## Exercise description
The pictures in the data below are to be omitted; all else must be duplicated exactly.

## Excerpted records
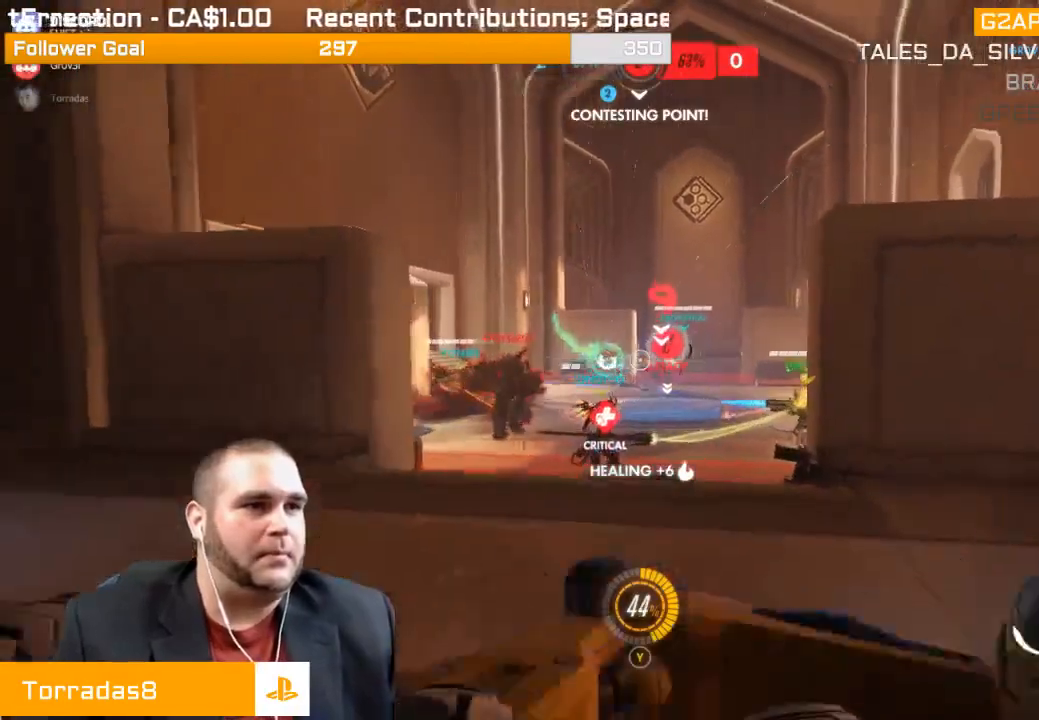
{"dt_ms": 500, "buttons": ["L1", "R2"], "left_stick": "down", "right_stick": "left", "events": [[67, "left_stick", "left"], [117, "R2", "down"], [117, "left_stick", "down-left"], [183, "L1", "down"], [267, "L1", "up"], [267, "left_stick", "down"], [300, "L1", "down"], [417, "L1", "up"], [450, "right_stick", "left"], [500, "L1", "down"]]}
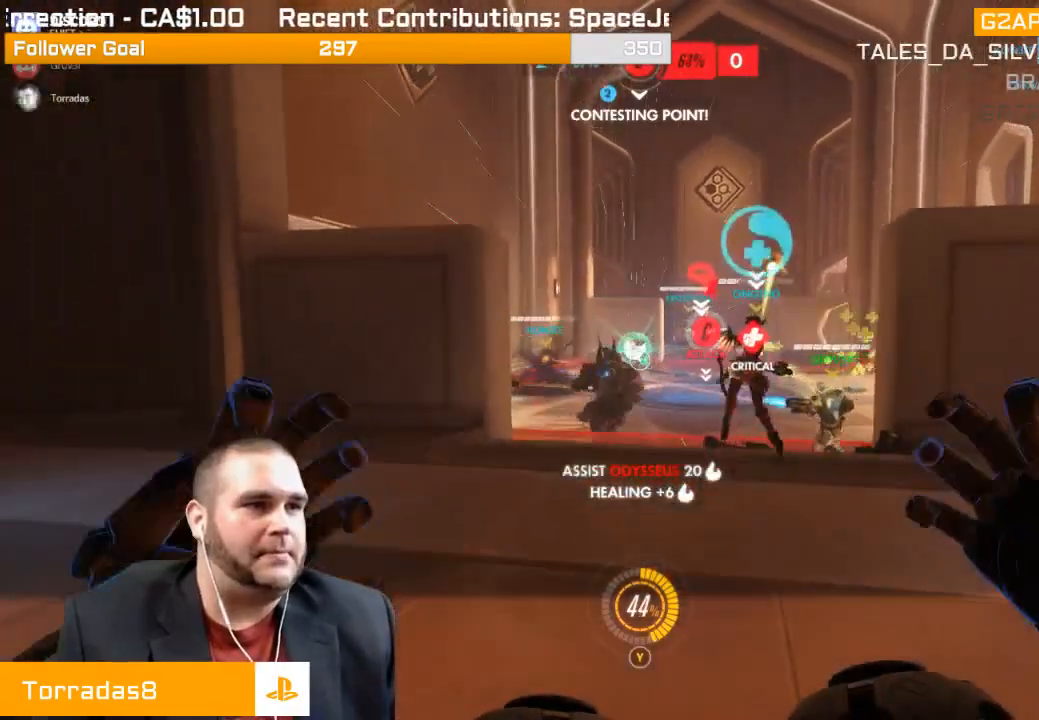
{"dt_ms": 500, "buttons": ["R2"], "left_stick": "right", "right_stick": "left", "events": [[33, "right_stick", "center"], [67, "L1", "up"], [133, "L1", "down"], [217, "L1", "up"], [267, "L1", "down"], [267, "right_stick", "left"], [367, "L1", "up"], [450, "left_stick", "right"]]}
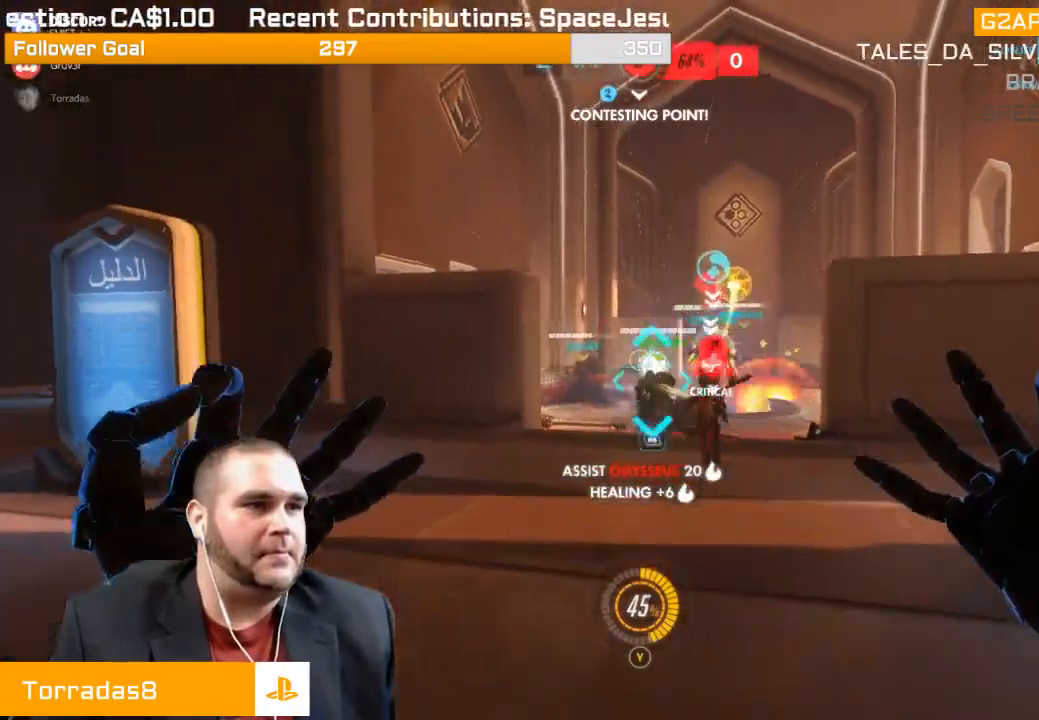
{"dt_ms": 500, "buttons": ["L1", "R2"], "left_stick": "up-left", "right_stick": "center", "events": [[17, "left_stick", "up-right"], [50, "L1", "down"], [167, "L1", "up"], [167, "right_stick", "center"], [217, "L1", "down"], [250, "right_stick", "right"], [283, "left_stick", "up"], [333, "L1", "up"], [417, "L1", "down"], [417, "left_stick", "up-left"], [450, "right_stick", "center"]]}
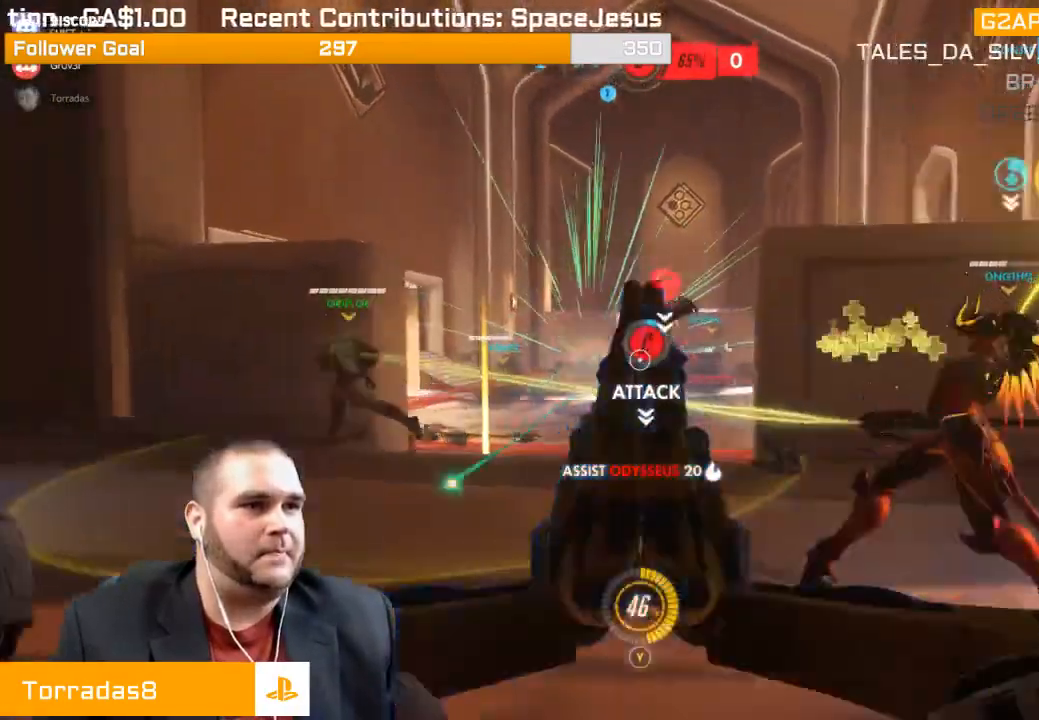
{"dt_ms": 500, "buttons": ["L1", "R2"], "left_stick": "up-left", "right_stick": "center", "events": [[17, "L1", "up"], [67, "L1", "down"], [67, "right_stick", "right"], [183, "L1", "up"], [200, "right_stick", "center"], [250, "L1", "down"], [367, "L1", "up"], [367, "right_stick", "right"], [400, "L1", "down"], [467, "right_stick", "center"]]}
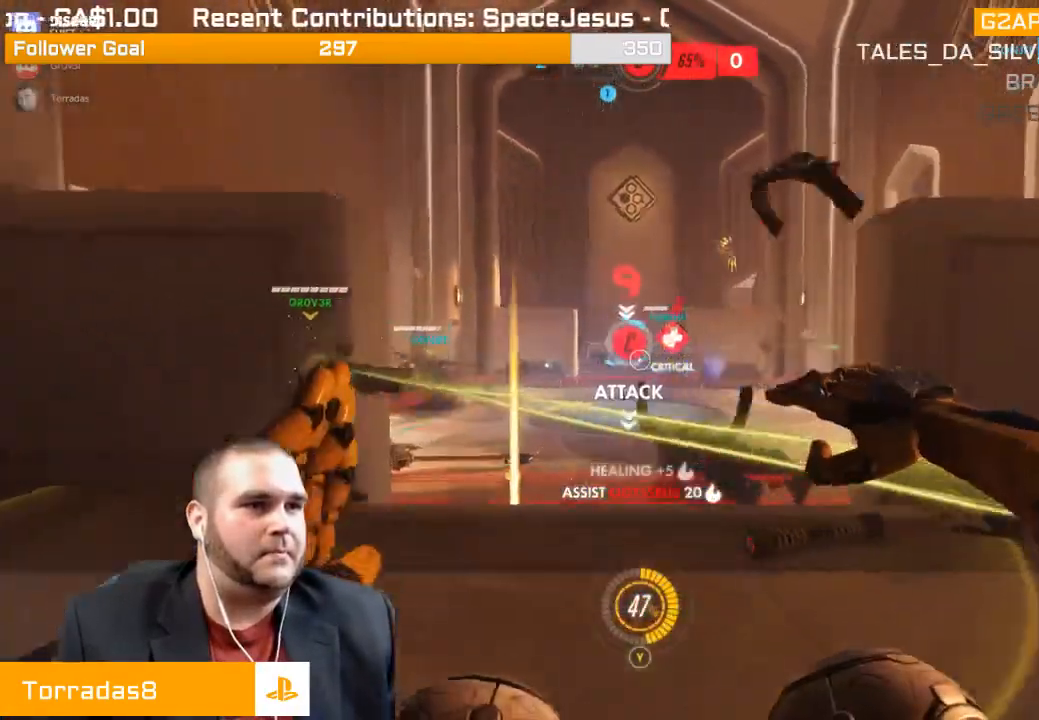
{"dt_ms": 500, "buttons": ["L1", "R2"], "left_stick": "up-left", "right_stick": "center", "events": [[17, "L1", "up"], [167, "L1", "down"], [200, "L1", "up"], [217, "right_stick", "right"], [267, "L1", "down"], [267, "right_stick", "center"], [383, "L1", "up"], [433, "L1", "down"]]}
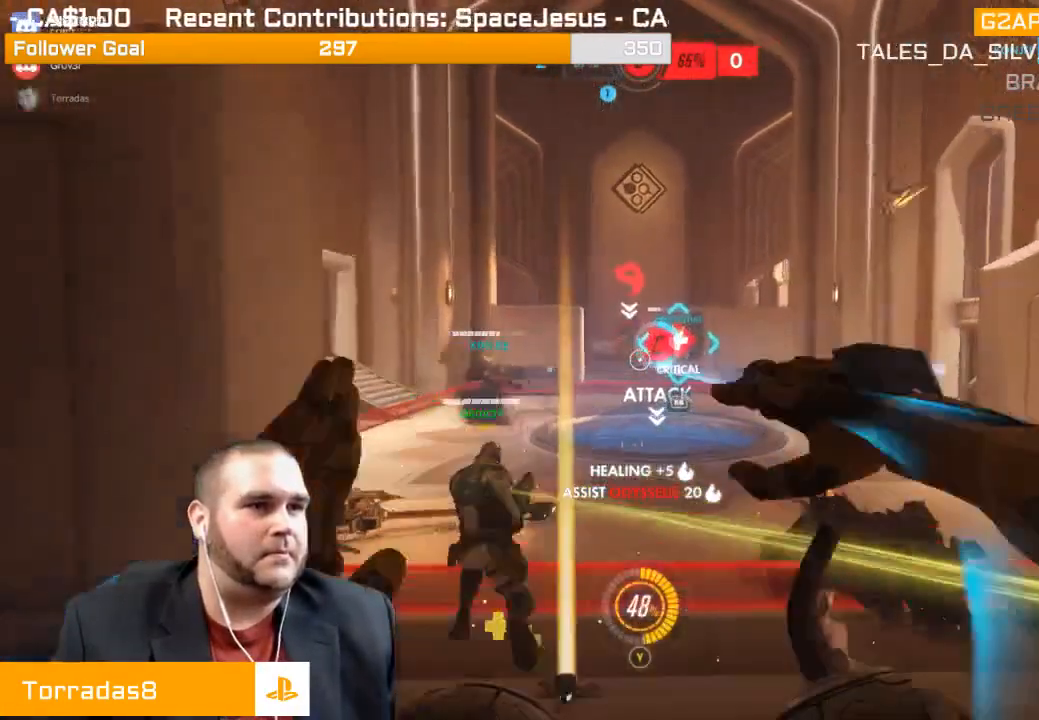
{"dt_ms": 500, "buttons": ["L1", "R2"], "left_stick": "up-left", "right_stick": "center", "events": [[33, "L1", "up"], [83, "right_stick", "right"], [117, "R2", "up"], [183, "right_stick", "center"], [233, "R1", "down"], [317, "R1", "up"], [333, "R1", "down"], [417, "R1", "up"], [467, "L1", "down"], [500, "R2", "down"]]}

## Finished task
{"dt_ms": 500, "buttons": ["L1", "R2"], "left_stick": "down", "right_stick": "left", "events": [[67, "left_stick", "left"], [117, "R2", "down"], [117, "left_stick", "down-left"], [183, "L1", "down"], [267, "L1", "up"], [267, "left_stick", "down"], [300, "L1", "down"], [417, "L1", "up"], [450, "right_stick", "left"], [500, "L1", "down"]]}
{"dt_ms": 500, "buttons": ["R2"], "left_stick": "right", "right_stick": "left", "events": [[33, "right_stick", "center"], [67, "L1", "up"], [133, "L1", "down"], [217, "L1", "up"], [267, "L1", "down"], [267, "right_stick", "left"], [367, "L1", "up"], [450, "left_stick", "right"]]}
{"dt_ms": 500, "buttons": ["L1", "R2"], "left_stick": "up-left", "right_stick": "center", "events": [[17, "left_stick", "up-right"], [50, "L1", "down"], [167, "L1", "up"], [167, "right_stick", "center"], [217, "L1", "down"], [250, "right_stick", "right"], [283, "left_stick", "up"], [333, "L1", "up"], [417, "L1", "down"], [417, "left_stick", "up-left"], [450, "right_stick", "center"]]}
{"dt_ms": 500, "buttons": ["L1", "R2"], "left_stick": "up-left", "right_stick": "center", "events": [[17, "L1", "up"], [67, "L1", "down"], [67, "right_stick", "right"], [183, "L1", "up"], [200, "right_stick", "center"], [250, "L1", "down"], [367, "L1", "up"], [367, "right_stick", "right"], [400, "L1", "down"], [467, "right_stick", "center"]]}
{"dt_ms": 500, "buttons": ["L1", "R2"], "left_stick": "up-left", "right_stick": "center", "events": [[17, "L1", "up"], [167, "L1", "down"], [200, "L1", "up"], [217, "right_stick", "right"], [267, "L1", "down"], [267, "right_stick", "center"], [383, "L1", "up"], [433, "L1", "down"]]}
{"dt_ms": 500, "buttons": ["L1", "R2"], "left_stick": "up-left", "right_stick": "center", "events": [[33, "L1", "up"], [83, "right_stick", "right"], [117, "R2", "up"], [183, "right_stick", "center"], [233, "R1", "down"], [317, "R1", "up"], [333, "R1", "down"], [417, "R1", "up"], [467, "L1", "down"], [500, "R2", "down"]]}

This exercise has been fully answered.